Dated December 2, 2010, the AFL-CIO letter is signed by Laurence Gold, the labor federation’s associate general counsel, and Sarah Fox, the AFL-CIO’s legal counsel and representative on the International Labour Organization.
Disagreeing with criticism of the guidance, an OMB spokeswoman said it was “an important step” to increase transparency and reduce the influence of special interests.
“The president has taken steps from the start to close the revolving door between the federal government and special interests, to end the culture of powerful lobbying influence, and to dramatically expand the level of transparency in government. This guidance is an important step in those efforts, but we will continue to identify new ways to expand transparency and accountability and look forward to working with the public on this,” said Meg Reilly, the OMB spokeswoman.
A wide spectrum of groups filed comments critical of the guidance, including the Jewish Federation of North America, the National Truck Equipment Association and the American Association of Exporters and Importers.
One watchdog group, the Project on Government Oversight, was supportive of the guidance in comments it filed.
The finalized guidance has riled K Street. In a statement Thursday, Howard Marlowe, president of the American League of Lobbyists, took aim at Obama’s appointments of celebrities to federal advisory committees, such as pop singer Shakira, who is joining the President's Advisory Commission on Educational Excellence for Hispanics this week.

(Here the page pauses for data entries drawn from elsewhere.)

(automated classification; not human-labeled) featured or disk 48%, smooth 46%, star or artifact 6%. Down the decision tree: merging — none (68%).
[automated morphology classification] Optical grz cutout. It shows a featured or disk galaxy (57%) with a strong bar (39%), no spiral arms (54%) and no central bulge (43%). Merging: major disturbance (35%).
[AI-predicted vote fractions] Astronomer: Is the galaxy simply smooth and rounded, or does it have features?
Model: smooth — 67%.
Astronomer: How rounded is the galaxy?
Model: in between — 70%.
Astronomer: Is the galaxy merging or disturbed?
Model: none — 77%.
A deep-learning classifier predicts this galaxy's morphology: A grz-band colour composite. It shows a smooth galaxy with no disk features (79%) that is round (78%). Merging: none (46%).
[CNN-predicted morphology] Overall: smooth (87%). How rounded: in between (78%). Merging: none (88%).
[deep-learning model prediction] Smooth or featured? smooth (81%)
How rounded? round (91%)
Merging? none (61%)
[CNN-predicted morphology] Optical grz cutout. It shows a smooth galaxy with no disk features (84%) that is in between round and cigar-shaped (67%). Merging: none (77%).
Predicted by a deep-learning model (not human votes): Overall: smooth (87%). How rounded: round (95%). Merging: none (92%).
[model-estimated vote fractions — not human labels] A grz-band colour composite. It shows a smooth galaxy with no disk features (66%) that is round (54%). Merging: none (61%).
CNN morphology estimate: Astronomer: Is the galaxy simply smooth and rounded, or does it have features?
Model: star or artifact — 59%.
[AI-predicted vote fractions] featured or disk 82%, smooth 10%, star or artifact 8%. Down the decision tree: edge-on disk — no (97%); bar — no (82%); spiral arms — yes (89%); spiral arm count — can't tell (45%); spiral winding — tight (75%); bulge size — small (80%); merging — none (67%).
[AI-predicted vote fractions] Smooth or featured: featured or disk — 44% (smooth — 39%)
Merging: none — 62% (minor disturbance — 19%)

“This appointment is insulting to the men and women who seek to serve their country through public servitude but can’t because they choose to follow the letter of the law by registering as a lobbyist,” said Marlowe, also president of the lobby firm Marlowe & Co. “The president is sending a message to employers that it’s better to hire a friend, like a supporter who helped on his campaign, than qualified candidates with solid resumes.”
Craig Holman, government affairs lobbyist for Public Citizen, has backed the guidance and said he is happy that the OMB’s move to finalize it will keep it in place even after President Obama leaves office.

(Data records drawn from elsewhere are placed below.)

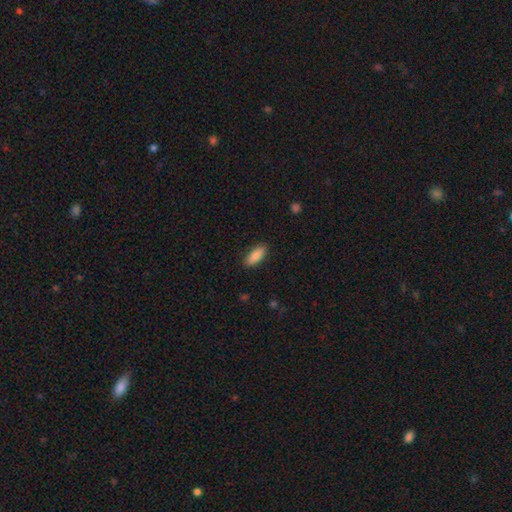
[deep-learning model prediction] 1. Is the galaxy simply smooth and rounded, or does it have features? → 88% smooth, 6% featured or disk, 6% star or artifact.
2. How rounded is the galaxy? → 78% in between, 20% cigar-shaped, 2% round.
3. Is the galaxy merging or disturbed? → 88% none, 9% minor disturbance, 2% major disturbance, 1% merger.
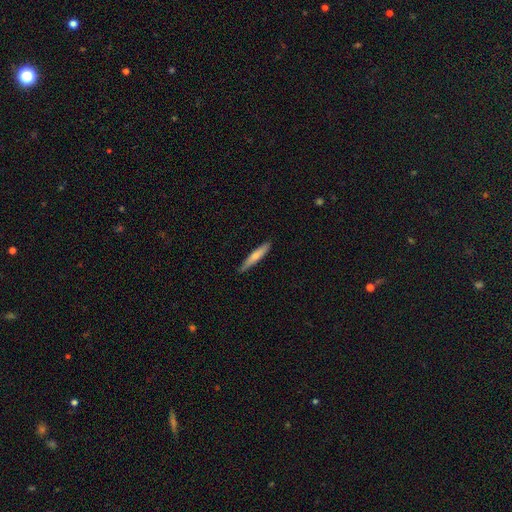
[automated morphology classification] A smooth galaxy with no disk features (63%) that is cigar-shaped (92%). Merging: none (87%).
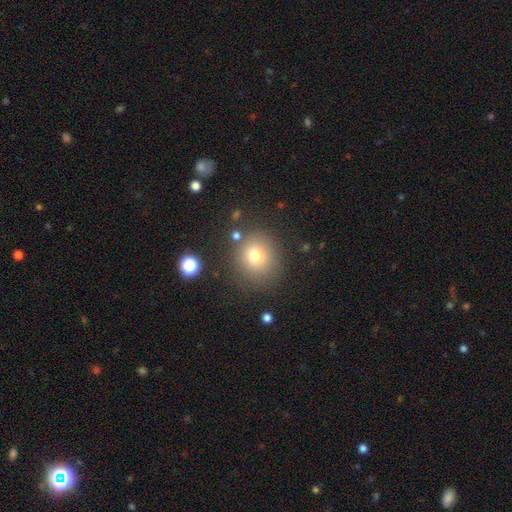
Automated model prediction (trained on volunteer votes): Q: Smooth or featured?
A: smooth (73%); runner-up: star or artifact (16%)
Q: How rounded?
A: round (84%); runner-up: in between (15%)
Q: Merging?
A: none (80%); runner-up: minor disturbance (11%)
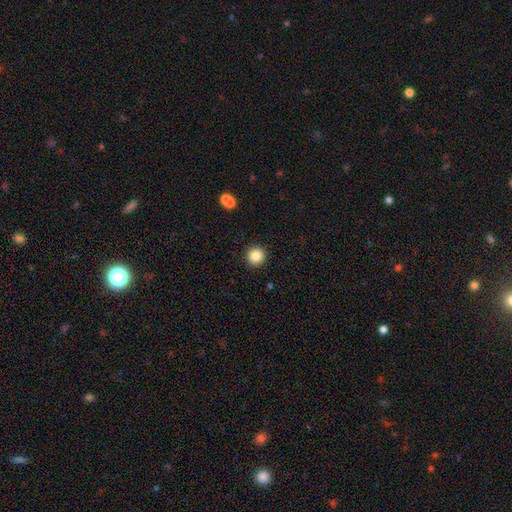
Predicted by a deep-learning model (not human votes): smooth 84%, star or artifact 10%, featured or disk 6%. Down the decision tree: how rounded — round (95%); merging — none (92%).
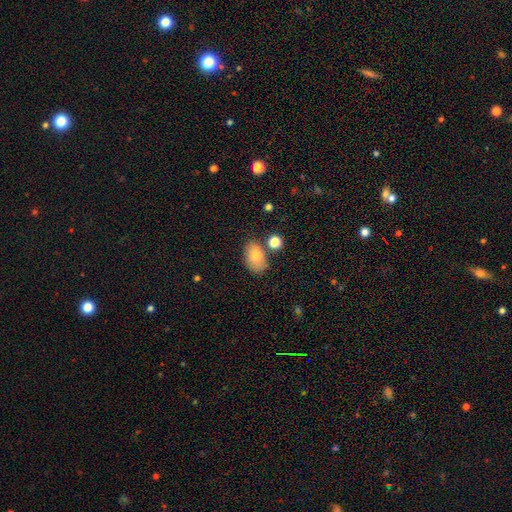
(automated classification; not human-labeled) Smooth or featured?
  - smooth: 81% *
  - featured or disk: 11%
  - star or artifact: 8%
How rounded?
  - in between: 90% *
  - round: 9%
  - cigar-shaped: 1%
Merging?
  - none: 68% *
  - minor disturbance: 18%
  - merger: 10%
  - major disturbance: 4%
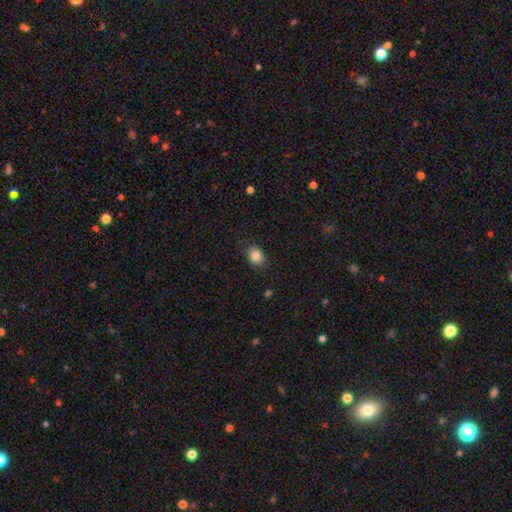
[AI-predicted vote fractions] Overall: smooth (85%). How rounded: in between (56%; round 43%). Merging: none (84%).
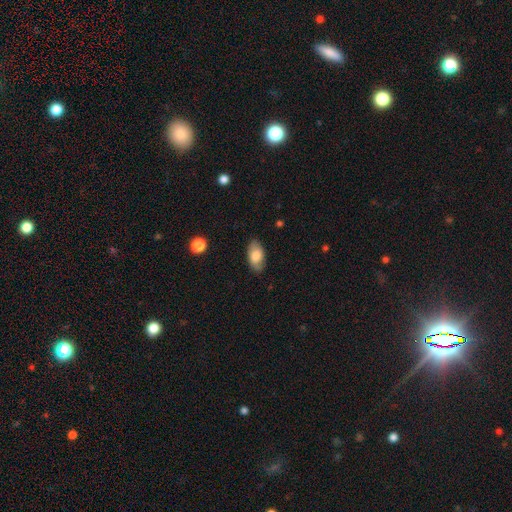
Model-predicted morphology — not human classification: Overall: smooth (76%). How rounded: in between (94%). Merging: none (82%).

“I'm fully expecting it to remain permanent, beyond the Obama administration,” Holman said. “You will have to do a separate rulemaking to reverse this and justify why you're letting lobbyists back on the panels.”

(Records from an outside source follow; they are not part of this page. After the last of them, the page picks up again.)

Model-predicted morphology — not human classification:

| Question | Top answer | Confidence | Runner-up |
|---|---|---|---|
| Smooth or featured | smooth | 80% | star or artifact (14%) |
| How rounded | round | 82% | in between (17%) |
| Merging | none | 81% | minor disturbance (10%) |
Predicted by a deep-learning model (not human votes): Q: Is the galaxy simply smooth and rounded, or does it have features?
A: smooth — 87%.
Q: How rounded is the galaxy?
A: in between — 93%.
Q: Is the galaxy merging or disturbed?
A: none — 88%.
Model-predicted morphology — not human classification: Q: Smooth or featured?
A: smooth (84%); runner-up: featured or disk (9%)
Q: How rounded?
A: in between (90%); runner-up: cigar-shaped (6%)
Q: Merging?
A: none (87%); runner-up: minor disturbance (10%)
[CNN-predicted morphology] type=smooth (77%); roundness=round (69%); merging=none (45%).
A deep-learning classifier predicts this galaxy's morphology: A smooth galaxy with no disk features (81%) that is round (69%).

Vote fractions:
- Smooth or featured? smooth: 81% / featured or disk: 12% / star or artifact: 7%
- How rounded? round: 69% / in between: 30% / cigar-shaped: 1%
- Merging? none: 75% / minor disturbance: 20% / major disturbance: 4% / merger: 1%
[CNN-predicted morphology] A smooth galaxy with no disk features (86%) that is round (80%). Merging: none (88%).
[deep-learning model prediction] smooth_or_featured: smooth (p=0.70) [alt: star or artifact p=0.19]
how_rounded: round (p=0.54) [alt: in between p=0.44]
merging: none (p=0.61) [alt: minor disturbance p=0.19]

Though from last year, the AFL-CIO and others’ comments on the guidance were not released until this week — almost a year after they were first filed. Reilly at OMB said the administration didn’t release the comments until now because it needed to analyze the responses.
“Consistent with standard practice, public comments were released after the administration completed analysis of the responses provided and finalized the guidance,” Reilly said.
In January of this year, The Hill filed a Freedom of Information Act (FOIA) request for the guidance’s comments and for any OMB documents related to the decision not to release them until now.
OMB’s response to the FOIA request came this week. The response was 11 pages of emails from OMB officials, almost all redacted, and many of which were responding to reporters’ inquiries — including from The Hill — about the guidance’s comments.
While Marlowe and other lobbyists are frustrated by the guidance, Holman supports banning lobbyists from serving on federal advisory committees. He said it has been treated as a “business perk” by K Street.
“They have direct access to the administration. That is what this rule was designed to get rid of, which makes it a very constructive rule,” Holman said. “There are plenty of people inside and outside of the Beltway who have plenty of knowledge in these fields, so this won't result in any brain drain.”